I have parked at the Jacksonville Station a number of time for as many as 4 days and my car has been fine.


----------



## Pastor Dave (Nov 25, 2009)

I haven't parked at Jacksonville at all, but my brother has. He reports no problems at all.


----------



## Guest_gretnagreg_* (Nov 30, 2009)

optom2020 said:


> I'll be catching Amtrak at the Jacksonville station, and returning a few days later. Would like to know if it's safe to leave my car at the station for a few nights? If not, where would you suggest? Thank you


I have left my car at the JAX station for as long as 12 days with nary a problem. I routinely leave it there 3-5 days with no problem...lot is well let and lot's of people around.


----------



## Dovecote (Nov 30, 2009)

Guest_gretnagreg_* said:


> optom2020 said:
> 
> 
> > I'll be catching Amtrak at the Jacksonville station, and returning a few days later.
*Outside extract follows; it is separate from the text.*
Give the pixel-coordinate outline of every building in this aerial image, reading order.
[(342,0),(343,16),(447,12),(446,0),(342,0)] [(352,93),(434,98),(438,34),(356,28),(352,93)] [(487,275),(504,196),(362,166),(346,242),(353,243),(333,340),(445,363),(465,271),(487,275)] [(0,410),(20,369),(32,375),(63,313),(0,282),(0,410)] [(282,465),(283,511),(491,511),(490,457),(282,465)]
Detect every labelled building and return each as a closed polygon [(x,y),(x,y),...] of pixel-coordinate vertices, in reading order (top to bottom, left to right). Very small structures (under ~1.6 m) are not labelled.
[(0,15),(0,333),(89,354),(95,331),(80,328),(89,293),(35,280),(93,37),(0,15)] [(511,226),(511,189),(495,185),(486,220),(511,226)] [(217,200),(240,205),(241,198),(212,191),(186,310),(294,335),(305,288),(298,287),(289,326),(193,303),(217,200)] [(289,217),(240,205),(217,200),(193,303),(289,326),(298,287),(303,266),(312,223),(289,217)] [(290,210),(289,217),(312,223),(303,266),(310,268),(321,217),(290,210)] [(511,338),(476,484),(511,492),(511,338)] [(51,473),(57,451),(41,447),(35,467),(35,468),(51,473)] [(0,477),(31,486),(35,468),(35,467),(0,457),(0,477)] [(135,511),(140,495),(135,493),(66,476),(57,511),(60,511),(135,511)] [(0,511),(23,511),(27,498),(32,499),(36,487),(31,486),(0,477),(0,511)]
Would like to know if it's safe to leave my car at the station for a few nights? If not, where would you suggest? Thank you
> ...


I certainly agree with all of the previous posters that it is safe to park your vehicle there. During my twenty years of living in South Georgia I parked there on numerous occasions without incident. I was told by one of the station employees about a year ago that although the schedule closing time of the facility is close to midnight there is personnel at the station 24 hours. This helps in the security of the vehicles in the lot.


----------



## vicki (May 26, 2013)

can anyone tell me the rates that's what I've been checking and it keeps giving me ticket rates I need to park for 12 days


----------



## Dovecote (May 26, 2013)

vicki said:


> can anyone tell me the rates that's what I've been checking and it keeps giving me ticket rates I need to park for 12 days


There is no charge for parking at the Jacksonville station. I have parked there for as long as two weeks.


----------



## Jacqueline (Sep 22, 2013)

Does anyone know how far the parking lot is from the actual station? Would we be able to walk from our car or take a shuttle?


----------



## Dovecote (Sep 22, 2013)

Jacqueline said:


> Does anyone know how far the parking lot is from the actual station? Would we be able to walk from our car or take a shuttle?


Very little walking involved. The station building is adjacent to the parking lot. There is a drive thru lane that you can drop your baggage at the station door if you desire.


----------



## Jacqueline (Sep 22, 2013)

Thanks! We've never traveled from the Jacksonville Amtrak before and have a lot of baggage.


----------



## Faith (Jan 8, 2015)

Can you pick up passengers coming in by driving in front of station (driver not getting out of car)?


----------



## Ryan (Jan 9, 2015)

Sure.


----------